A black bowl filled with scallion oil noodles with chopsticks balanced on the side

Make it Spicy

Scallion oil noodles are meant to be a mild-tasting comfort food that feature the sweet caramelized flavor of slow-fried scallions. However, if you’re in the mood for some spice, go ahead and add it!

These peanut noodles with Sichuan chili oil are meant to be spicy!

Since these noodles already have an oil-based sauce, I would skip the chili oils and instead add a few thin slices of fresh chili or some Sichuan, Korean, or dried red chili flakes to the oil after removing the fried scallions.

If you have it, you could also add some chili crisp, though chili crisps can be strongly flavored, which can easily overpower the fried scallion sauce.

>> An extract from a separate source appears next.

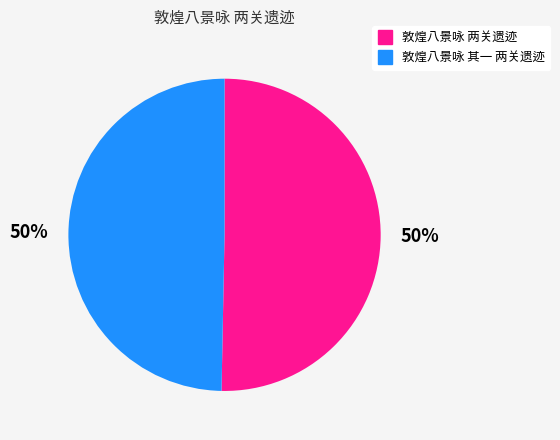

To the nearest percent, what is the average slice percentage?

50%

Scallion Oil Noodle Recipe

Serves 2


  • One large bunch of scallions or spring onions, about 10-12
  • 4 tablespoons neutral oil
  • 1 tablespoon dark soy sauce
  • 2 tablespoons light or regular low-sodium soy sauce
  • 1 teaspoon Chinese black vinegar
  • 2 teaspoons granulated sugar
  • 2 servings soba or Shanghai-style thin wheat noodles, about ½ lb

Optional toppings:

  • White and/or black sesame seeds
  • Julienned cucumber strips


  1. Prep the scallions: Wash and pat dry your scallions. Thinly slice 2-3 of the scallions crosswise into ¼ inch pieces. Set aside. Cut remaining scallions crosswise into 1” segments, separating the white segments from the green. Then, take the white scallion segments and cut them again into thin strips lengthwise. Set the white and green scallion pieces aside separately.
  2. Cook the scallions: Set a wok or deep frying pan over medium-low heat. Add the oil. When hot, add the white scallion pieces and fry for about 10 minutes, stirring occasionally. Then add the green scallion segments and cook for 10 minutes more. As the scallions brown, gradually lower the heat. Remove the scallions with a slotted spoon and set them aside on a plate lined with paper-towel to absorb excess oil.
  3. Meanwhile, make the sauce: in a small bowl, whisk together the light and dark soy sauces, vinegar and sugar. Set Aside.
  4. Prepare your noodles according to their package directions.
  5. Turn the heat to medium and add the sauce to the scallion oil. Stir until the sugar dissolves and the sauce slightly thickens, about 2-3 minutes. Remove from heat.
  6. Assemble and serve: Divide the noodles and julienned cucumber, if using, between two bowls and spoon half of the scallion oil sauce over each bowl. Top with some of the crispy fried scallions, the reserved raw sliced scallions and the sesame seeds, if using, and serve immediately.